• _Task to complete_
From the listing below, set down exactly the lines between the one holding "Cris Ericson, Brattleboro 2-2: 5 -> 3" and the one holding "jedit-4.0_jedit-4.1, Linear/nsga2/fpa aae", inclusive. No other line is wanted.

• _Data for this task_
•••
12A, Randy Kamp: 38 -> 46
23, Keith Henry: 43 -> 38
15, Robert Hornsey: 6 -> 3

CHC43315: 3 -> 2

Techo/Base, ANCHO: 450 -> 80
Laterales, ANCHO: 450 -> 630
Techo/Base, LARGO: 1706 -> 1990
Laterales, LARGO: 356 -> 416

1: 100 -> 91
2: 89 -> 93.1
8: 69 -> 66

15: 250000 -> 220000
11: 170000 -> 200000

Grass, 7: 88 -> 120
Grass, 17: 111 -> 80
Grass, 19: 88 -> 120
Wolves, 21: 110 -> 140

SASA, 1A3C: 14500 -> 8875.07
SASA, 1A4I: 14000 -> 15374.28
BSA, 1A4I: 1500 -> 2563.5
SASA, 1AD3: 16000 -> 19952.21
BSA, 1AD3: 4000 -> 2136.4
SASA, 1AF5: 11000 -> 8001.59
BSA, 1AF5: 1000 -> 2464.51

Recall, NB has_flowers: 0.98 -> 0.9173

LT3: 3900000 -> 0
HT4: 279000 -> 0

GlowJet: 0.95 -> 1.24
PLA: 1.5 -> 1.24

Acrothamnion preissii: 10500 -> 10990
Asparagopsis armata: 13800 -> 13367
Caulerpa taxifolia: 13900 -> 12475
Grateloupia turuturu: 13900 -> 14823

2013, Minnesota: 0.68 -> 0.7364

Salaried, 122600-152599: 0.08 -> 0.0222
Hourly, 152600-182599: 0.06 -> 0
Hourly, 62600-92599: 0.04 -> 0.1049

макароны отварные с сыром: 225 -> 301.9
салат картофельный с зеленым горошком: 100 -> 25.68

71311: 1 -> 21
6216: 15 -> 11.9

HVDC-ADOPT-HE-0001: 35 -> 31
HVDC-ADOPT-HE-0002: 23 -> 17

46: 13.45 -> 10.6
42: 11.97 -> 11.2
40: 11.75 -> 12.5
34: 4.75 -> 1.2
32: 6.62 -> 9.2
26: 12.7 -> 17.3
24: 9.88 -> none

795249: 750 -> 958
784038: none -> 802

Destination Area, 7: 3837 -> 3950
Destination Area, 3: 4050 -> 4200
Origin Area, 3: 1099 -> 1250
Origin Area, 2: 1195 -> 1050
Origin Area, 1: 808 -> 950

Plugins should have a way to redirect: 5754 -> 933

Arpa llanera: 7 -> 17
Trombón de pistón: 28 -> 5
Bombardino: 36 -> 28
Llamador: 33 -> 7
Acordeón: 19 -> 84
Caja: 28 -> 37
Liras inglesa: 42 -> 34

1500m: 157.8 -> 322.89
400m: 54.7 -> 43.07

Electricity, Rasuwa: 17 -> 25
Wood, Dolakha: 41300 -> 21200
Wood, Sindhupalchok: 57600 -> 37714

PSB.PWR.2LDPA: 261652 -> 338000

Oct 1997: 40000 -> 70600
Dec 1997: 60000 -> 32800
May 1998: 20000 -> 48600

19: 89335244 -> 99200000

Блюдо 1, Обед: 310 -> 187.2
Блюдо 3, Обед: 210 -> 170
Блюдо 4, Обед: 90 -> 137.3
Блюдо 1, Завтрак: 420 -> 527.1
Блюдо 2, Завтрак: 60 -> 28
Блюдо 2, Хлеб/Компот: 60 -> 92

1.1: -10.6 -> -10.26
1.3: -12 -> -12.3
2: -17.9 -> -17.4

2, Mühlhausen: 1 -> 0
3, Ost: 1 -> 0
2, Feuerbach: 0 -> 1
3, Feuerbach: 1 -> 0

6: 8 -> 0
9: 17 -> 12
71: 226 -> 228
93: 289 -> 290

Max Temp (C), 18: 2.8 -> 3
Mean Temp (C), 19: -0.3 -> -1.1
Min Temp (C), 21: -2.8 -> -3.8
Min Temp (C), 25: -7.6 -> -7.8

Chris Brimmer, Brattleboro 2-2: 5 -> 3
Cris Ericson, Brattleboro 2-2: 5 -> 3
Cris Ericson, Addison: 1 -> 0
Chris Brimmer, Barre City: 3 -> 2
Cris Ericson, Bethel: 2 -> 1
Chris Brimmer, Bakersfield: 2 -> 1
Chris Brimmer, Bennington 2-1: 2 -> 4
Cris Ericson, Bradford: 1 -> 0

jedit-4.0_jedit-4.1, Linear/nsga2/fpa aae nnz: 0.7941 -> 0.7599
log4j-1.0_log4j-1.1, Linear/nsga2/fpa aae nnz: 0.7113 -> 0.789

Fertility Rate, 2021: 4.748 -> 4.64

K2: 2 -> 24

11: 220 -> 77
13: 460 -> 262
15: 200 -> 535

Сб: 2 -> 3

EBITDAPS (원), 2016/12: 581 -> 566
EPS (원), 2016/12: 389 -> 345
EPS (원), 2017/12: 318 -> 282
•••
• _Result of this exercise_
Cris Ericson, Brattleboro 2-2: 5 -> 3
Cris Ericson, Addison: 1 -> 0
Chris Brimmer, Barre City: 3 -> 2
Cris Ericson, Bethel: 2 -> 1
Chris Brimmer, Bakersfield: 2 -> 1
Chris Brimmer, Bennington 2-1: 2 -> 4
Cris Ericson, Bradford: 1 -> 0

jedit-4.0_jedit-4.1, Linear/nsga2/fpa aae nnz: 0.7941 -> 0.7599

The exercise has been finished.